Ünsal: Değişik bir yöntemle özelleştirmeyi gerçekleştirdiler. Yeni bir şirket kurarak, yüzde 51’ini ellerinde tuttular. Blok satış da dahil olmak üzere, gerisini borsa kanalı ile halka açtılar. Öyle bir talep geldi ki, yüzde 50’si devlette olmasına rağmen, büyük bir gelir elde ettiler. Böylece, teknolojinin önü açıldı. Bir anda 4 – 5 tane telekom şirketi doğdu. Yabancılar, sadece Telekom’dan pay almak için değil, kendileri de bu alanda yatırım yapmak için Malezya’ya geldi. İstihdamı artırdılar. Şimdi Malezya, Uzak Doğu’nun teknoloji merkezi olma yolunda. Daha sonra, bizim e-devlet dediğimiz olayı, Malezya 10 yıl önce başlattı. Devlet bütün alt yapıyı fiberle döşedi. Vatandaş devletle ilişkisini internet üzerinden yürütmeye başladı. Bu gelişmeler üzerine yabancı sermaye akın etmeye başladı. Türkiye’de ise Özal’dan sonra 2000 yılına kadar transmisyon yatırımları çok az yapıldı. Yatırımlar kısıldığında otomatikman kar da artış gösteriyor.
T.I.: Bugüne gelirsek, ISS’lerde nasıl bir değişim yaşanıyor?
Ünsal: İnterneti yaygınlaştırmak için maliyetlerin altında satış yapıldı. ISS’ler uzun süre zarar etti. Ancak, zararların birikimi ve krizin gelmesi nedeniyle, artık ISS’lerin zarar edecek gücü kalmadı.
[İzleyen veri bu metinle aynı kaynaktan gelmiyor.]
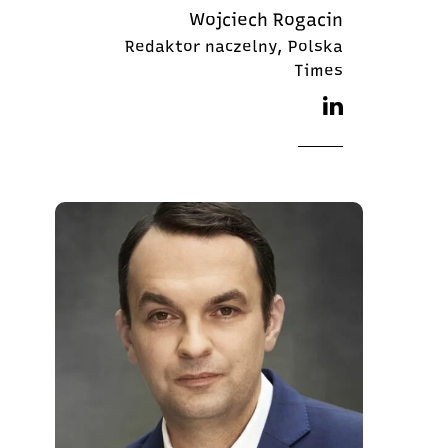
Wojciech Rogacin
Redaktor naczelny, Polska
Times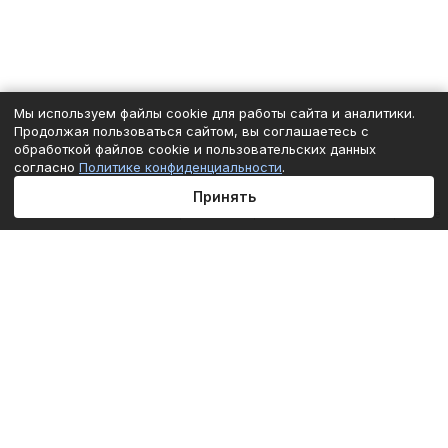
Мы используем файлы cookie для работы сайта и аналитики.
Продолжая пользоваться сайтом, вы соглашаетесь с
обработкой файлов cookie и пользовательских данных
согласно
Политике конфиденциальности
.
Принять
Главная
Каталог
Корзина
Избранные
Кабинет
Сравнение
Подписаться
на новости и акции
Подписаться
Интернет-магазин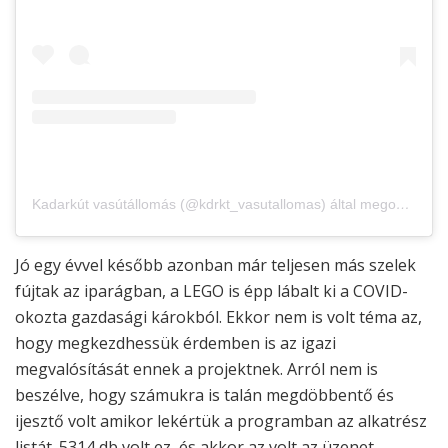
Kadarkút vasútállomás (@kdrkt_vasutallomas) által megosztott bejegyzés
Jó egy évvel később azonban már teljesen más szelek
fújtak az iparágban, a LEGO is épp lábalt ki a COVID-
okozta gazdasági károkból. Ekkor nem is volt téma az,
hogy megkezdhessük érdemben is az igazi
megvalósítását ennek a projektnek. Arról nem is
beszélve, hogy számukra is talán megdöbbentő és
ijesztő volt amikor lekértük a programban az alkatrész
listát. 5314 db volt ez, és akkor az volt az üzenet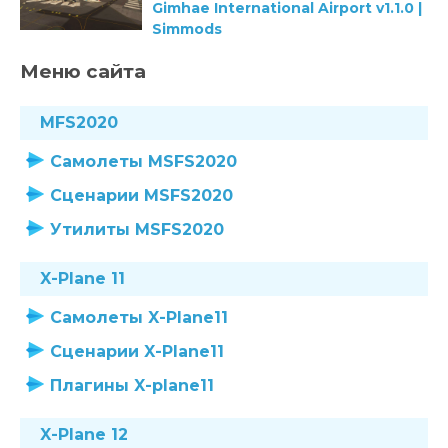
Gimhae International Airport v1.1.0 |
Simmods
Меню сайта
MFS2020
Самолеты MSFS2020
Сценарии MSFS2020
Утилиты MSFS2020
X-Plane 11
Самолеты X-Plane11
Сценарии X-Plane11
Плагины X-plane11
X-Plane 12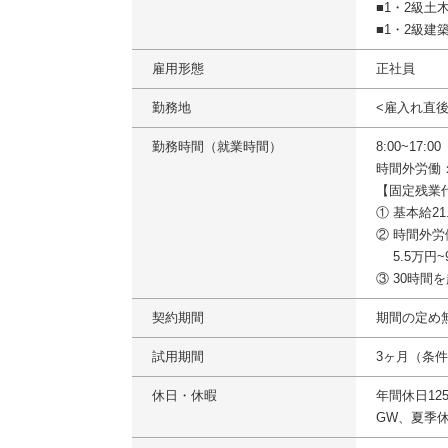
■1・2級
■1・2級建
雇用形態
正社員
勤務地
<雇入れ直
勤務時間（就業時間）
8:00~17:
時間外労働
【固定残業
① 基本給2
② 時間外
5.5万円~
③ 30時
契約期間
期間の定め
試用期間
3ヶ月（条
休日・休暇
年間休日12
GW、夏季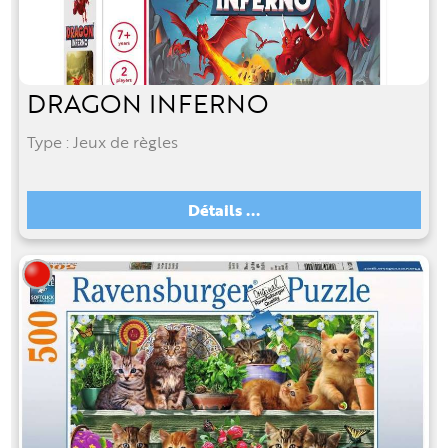
DRAGON INFERNO
Type : Jeux de règles
Détails ...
T.I.: ISS şirketleri neden zarar ediyor?
Ünsal: Zararın en büyük nedeni, maliyetlerin yüksekliği. Batılı ülkelerde yüksek teknoloji yatırımlarına özel teşvikler sağlanıyor. Türkiye’de ise T.Telekom’un yaptığı zamlar, haksız rekabet, KDV artışları, teşviklerin yetersizliği nedeniyle, maliyetler normalin üzerinde gerçekleşiyor. Örneğin hat kiralama ücreti, yüzde 110 düzeyinde arttı. Haksız rekabet sorununun çözümü için Rekabet Kurulu’na başvurduk.
T.I.: Superonline’ın yeni dönem stratejisi nedir?
Ünsal: Superonline bireysel internet servisleri kadar artık kurumlarada ağırlık veriyor. Öncelikle kurumların işlerini internet ortamına nasıl taşınacakları konusunda onlara yardımcı olmak, örnek teşkil edecek başarılı uygulamaları ortaya çıkarmak gerekiyor. Superonline olarak internette büyük bir bilgi birikimine sahibiz. Bizim internet konusundaki bilgi birikimimizi kullanacağız. Sektörlerin iş akışları konusunda gerekli bilgiye sahip kişiler ile ortaklıklara gideceğiz. Kriz dönemi, şirketlerin internet kullanımını yaygınlaştırması için elverişli bir ortam. Özellikle Satış/Pazarlama giderlerinin düşürülebileceği, global ortamda ürünlerinin daha az maaliyetle sunulabileceği bir ortam internet.
Duruma genel olarak bakmak gerekirse, sektörel olduğu kadar, ülkemizde toplumsal bir değişimde geçiriyoruz. Şimdiye kadar kaçırdığımız devrimler var. Ancak Bilgi Çağı’nı yakalayabiliriz. Bilgi Çağı’nı yakalamada önemli engellerden biride henüz telekomunikasyon sektörümüzün liberalleşmemiş olamsı. En büyük doğal kaynağımız, genç ve dinemik gençliğimiz. Daha güzel bir Türkiye için onların önünü açmalıyız.